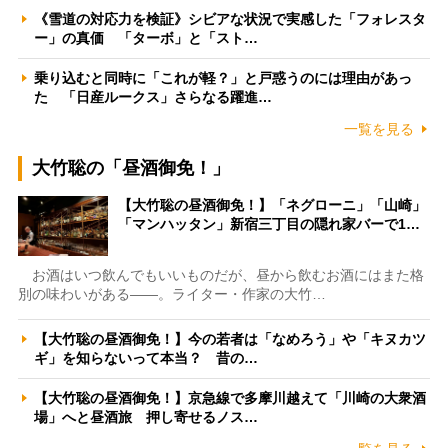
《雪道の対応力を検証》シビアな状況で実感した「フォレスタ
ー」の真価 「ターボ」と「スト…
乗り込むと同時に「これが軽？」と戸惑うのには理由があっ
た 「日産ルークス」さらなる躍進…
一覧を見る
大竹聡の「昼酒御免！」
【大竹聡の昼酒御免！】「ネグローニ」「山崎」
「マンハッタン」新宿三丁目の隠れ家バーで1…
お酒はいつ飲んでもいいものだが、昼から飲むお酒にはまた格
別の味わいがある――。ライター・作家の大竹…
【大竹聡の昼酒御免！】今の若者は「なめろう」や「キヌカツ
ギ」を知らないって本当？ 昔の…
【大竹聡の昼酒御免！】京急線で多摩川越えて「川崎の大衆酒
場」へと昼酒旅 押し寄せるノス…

·····

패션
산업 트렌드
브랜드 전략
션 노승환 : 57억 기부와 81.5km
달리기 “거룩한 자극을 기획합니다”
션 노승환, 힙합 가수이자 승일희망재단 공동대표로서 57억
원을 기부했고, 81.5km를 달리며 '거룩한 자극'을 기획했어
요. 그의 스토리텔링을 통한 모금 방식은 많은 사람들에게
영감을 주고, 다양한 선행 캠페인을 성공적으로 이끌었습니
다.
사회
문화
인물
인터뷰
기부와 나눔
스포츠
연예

·····

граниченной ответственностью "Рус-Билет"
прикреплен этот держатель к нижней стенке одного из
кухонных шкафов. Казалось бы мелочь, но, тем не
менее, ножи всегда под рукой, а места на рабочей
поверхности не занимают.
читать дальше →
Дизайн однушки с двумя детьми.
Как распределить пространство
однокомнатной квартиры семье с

·····

About this task: If a line in the entries above contains the word "大竹聡の昼酒御免", copy it.

Answer to the problem:
【大竹聡の昼酒御免！】「ネグローニ」「山崎」
【大竹聡の昼酒御免！】今の若者は「なめろう」や「キヌカツ
【大竹聡の昼酒御免！】京急線で多摩川越えて「川崎の大衆酒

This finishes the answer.